Return the lines below word for word, from the first line through the line containing "Report: 5:11", inclusive.
╭─ Entries provided
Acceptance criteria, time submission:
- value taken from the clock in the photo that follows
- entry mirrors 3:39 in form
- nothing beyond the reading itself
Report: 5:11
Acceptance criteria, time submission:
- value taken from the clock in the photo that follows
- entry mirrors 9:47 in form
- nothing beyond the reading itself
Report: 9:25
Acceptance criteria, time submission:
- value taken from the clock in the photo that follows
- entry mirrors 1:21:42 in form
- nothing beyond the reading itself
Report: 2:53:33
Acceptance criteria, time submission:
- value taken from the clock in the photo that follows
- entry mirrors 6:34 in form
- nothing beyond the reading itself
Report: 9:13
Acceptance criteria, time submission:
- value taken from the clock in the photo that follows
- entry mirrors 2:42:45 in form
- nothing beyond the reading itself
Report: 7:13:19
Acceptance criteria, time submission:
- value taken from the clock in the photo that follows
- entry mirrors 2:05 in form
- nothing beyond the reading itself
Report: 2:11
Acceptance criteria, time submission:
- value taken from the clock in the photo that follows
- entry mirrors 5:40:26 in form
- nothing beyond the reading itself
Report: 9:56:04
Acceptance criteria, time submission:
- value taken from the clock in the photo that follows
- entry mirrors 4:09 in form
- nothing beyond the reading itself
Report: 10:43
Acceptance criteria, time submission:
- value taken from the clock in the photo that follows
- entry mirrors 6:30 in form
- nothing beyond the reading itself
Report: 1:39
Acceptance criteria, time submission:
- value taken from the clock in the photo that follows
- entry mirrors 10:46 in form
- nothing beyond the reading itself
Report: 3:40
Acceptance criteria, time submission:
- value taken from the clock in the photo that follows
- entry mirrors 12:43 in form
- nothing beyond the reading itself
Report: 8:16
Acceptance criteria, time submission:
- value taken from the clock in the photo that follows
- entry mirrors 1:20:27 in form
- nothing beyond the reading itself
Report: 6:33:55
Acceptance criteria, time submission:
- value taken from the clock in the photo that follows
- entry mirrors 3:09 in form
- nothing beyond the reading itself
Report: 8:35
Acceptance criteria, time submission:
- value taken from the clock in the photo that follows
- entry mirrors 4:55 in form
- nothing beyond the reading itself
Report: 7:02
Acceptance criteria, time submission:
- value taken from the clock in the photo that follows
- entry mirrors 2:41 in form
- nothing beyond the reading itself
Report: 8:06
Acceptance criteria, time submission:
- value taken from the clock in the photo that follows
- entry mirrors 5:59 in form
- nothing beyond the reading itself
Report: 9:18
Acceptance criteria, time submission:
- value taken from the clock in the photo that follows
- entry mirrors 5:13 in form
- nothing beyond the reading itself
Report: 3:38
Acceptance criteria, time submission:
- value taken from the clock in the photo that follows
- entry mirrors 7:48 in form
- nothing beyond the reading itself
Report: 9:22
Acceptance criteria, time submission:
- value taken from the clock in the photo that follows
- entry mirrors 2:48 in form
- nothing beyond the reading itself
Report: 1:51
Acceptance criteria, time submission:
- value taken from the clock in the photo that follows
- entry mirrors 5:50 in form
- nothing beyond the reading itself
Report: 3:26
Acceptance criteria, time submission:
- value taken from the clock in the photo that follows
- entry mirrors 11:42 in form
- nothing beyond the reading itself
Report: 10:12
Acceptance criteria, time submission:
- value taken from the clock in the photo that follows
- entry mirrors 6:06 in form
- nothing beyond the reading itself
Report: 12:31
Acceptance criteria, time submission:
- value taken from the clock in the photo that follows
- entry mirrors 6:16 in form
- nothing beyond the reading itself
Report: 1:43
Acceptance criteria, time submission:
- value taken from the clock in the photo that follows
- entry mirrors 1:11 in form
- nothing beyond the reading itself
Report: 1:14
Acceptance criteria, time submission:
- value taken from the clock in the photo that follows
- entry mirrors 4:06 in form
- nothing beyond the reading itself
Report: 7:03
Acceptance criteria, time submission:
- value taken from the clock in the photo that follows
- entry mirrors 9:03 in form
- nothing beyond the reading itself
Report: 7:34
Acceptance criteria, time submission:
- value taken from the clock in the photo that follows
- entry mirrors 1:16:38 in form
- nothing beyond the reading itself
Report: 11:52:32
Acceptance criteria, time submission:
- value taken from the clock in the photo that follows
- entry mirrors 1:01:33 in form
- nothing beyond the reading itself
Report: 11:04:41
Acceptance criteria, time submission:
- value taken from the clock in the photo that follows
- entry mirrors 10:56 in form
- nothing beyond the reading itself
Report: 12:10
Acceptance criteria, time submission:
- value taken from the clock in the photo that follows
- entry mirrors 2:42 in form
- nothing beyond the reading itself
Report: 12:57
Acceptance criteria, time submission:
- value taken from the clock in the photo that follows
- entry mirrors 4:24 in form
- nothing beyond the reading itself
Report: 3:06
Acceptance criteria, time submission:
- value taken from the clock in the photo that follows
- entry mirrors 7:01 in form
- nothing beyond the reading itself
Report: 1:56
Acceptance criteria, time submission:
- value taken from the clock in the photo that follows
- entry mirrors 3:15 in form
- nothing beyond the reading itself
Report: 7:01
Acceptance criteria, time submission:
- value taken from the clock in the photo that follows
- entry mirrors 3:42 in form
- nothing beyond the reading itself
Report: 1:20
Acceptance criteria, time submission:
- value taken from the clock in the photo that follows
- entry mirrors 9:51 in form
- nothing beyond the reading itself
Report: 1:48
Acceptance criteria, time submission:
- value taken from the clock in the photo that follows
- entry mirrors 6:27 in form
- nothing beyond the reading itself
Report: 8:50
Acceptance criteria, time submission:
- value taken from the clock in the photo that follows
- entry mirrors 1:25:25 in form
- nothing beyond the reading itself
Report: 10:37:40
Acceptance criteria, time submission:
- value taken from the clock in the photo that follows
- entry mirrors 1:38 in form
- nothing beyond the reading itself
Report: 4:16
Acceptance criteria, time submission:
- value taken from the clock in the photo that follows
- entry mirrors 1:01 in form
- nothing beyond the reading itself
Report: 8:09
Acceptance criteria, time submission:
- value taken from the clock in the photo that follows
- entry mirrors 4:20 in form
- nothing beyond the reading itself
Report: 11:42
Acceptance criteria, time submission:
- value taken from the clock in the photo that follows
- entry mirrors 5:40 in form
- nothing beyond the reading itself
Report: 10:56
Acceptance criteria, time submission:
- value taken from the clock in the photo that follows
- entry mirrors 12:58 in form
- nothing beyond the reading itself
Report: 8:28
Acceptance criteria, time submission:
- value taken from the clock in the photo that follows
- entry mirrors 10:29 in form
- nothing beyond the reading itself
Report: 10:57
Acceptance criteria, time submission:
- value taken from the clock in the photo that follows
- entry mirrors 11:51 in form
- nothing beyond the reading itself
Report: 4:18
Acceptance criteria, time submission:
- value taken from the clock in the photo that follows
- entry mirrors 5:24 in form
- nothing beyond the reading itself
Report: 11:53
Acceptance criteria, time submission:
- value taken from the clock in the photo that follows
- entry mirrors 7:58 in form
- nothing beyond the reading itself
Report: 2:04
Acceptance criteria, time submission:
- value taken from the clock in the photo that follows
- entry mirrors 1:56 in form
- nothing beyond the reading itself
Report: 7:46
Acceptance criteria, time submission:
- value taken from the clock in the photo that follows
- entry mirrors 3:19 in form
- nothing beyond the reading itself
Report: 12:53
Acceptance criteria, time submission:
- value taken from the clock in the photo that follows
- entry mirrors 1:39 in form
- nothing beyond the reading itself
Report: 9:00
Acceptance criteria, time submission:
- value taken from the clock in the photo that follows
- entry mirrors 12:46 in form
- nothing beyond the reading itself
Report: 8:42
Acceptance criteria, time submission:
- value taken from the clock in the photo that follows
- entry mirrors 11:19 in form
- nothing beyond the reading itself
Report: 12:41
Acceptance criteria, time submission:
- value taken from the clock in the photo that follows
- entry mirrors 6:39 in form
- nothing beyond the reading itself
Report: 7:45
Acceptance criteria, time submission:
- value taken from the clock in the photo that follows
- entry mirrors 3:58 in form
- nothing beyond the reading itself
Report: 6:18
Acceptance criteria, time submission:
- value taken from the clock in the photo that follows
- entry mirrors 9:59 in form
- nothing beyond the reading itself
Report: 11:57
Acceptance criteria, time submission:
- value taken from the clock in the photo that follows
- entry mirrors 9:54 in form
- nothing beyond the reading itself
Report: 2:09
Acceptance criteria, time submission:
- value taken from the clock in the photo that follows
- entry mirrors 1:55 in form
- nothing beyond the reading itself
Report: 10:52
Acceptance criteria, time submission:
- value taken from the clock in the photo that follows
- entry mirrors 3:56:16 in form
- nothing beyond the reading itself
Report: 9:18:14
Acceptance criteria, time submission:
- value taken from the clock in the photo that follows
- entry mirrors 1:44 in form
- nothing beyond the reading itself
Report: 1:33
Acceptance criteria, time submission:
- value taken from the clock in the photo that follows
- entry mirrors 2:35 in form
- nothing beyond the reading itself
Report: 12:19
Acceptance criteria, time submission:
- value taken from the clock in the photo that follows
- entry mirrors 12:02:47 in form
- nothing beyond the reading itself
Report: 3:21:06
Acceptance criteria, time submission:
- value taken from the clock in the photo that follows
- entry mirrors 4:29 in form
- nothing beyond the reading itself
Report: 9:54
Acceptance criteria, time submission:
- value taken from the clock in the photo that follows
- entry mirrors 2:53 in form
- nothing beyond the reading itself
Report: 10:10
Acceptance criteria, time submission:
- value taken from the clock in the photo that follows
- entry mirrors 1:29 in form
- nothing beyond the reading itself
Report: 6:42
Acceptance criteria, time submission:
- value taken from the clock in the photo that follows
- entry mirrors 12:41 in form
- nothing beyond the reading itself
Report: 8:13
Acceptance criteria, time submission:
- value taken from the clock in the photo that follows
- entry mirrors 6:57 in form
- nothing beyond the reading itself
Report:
╰─
• Task result:
Acceptance criteria, time submission:
- value taken from the clock in the photo that follows
- entry mirrors 3:39 in form
- nothing beyond the reading itself
Report: 5:11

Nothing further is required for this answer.